I have a Windows 7 desktop machine, having a static 192.168.*.* IP address on a network full of things with such addresses. I recently received a piece of hardware that I need that machine to talk to over UDP, and that piece of hardware has a built-in IP address of 10.*.*.*. So I went into my desktop's
Internet Protocol Version 4 (TCP/IPv4) Properties dialog, clicked
Advanced, and added a static 10.*.*.* address (on the same network card as my 192.168.*.* address, which is the only network card I have). That successfully allowed my desktop to talk to the new piece of hardware.
However, I later noticed that a backup script running on a different machine was no longer able to access my desktop. It tries to access my desktop as a network share, like
\\desktopname\\foldername.

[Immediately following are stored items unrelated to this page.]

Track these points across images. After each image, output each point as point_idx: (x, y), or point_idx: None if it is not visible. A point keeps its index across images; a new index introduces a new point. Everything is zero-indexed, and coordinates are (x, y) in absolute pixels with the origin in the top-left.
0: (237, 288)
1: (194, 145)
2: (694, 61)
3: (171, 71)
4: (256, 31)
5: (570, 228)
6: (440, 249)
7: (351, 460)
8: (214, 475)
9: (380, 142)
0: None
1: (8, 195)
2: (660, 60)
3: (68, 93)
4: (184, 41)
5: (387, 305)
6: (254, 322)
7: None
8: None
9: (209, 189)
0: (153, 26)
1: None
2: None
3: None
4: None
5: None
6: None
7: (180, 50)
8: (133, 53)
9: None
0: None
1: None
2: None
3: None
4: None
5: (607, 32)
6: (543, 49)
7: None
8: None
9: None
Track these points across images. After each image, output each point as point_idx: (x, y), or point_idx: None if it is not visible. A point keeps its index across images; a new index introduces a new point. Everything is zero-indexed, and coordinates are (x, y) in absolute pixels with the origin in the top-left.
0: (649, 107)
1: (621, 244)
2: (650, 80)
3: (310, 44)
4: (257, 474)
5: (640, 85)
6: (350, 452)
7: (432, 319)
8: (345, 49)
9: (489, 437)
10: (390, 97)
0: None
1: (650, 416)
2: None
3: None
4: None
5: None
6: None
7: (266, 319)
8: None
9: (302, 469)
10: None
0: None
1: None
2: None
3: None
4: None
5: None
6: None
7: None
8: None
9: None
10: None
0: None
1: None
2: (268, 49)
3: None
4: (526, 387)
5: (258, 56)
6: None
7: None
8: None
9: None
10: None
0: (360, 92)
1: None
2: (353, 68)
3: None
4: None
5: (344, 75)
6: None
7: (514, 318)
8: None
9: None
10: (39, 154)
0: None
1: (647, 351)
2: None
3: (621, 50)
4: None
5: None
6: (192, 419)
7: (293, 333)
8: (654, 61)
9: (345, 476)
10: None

A little poking around revealed that that machine now considers "desktopname" to refer to the 10.*.*.* address that I set up, and it has no way to get to network, so it fails to get to my desktop.
That other machine is running Windows 2003 Server, and it does various things like DNS and DHCP for our network, and probably other Windows networking stuff that is essentially magic from my point of view (I'm just a programmer, not a sysadmin).
I assume that my desktop computer has announced that it is 10.*.*.*, either upon being asked by the server or just of its own volition.
I don't want any computer on the network to think that my desktop is 10.*.*.*. I want them all to keep thinking it's 192.168.*.*. The only reason I put added the 10.*.*.* address was to enable my computer to talk to that one particular piece of hardware; I don't want to have to go around to every computer on the network and give them all access to 10.*.*.*.
How can I get my computer to announce itself as 192.168.*.*, rather than 10.*.*.*? Or, if it announces both, to let other computers know that 192.168.*.* should be treated preferentially? I don't even know what "announce itself" really means. What sort of network discovery service or whatever might this be happening on?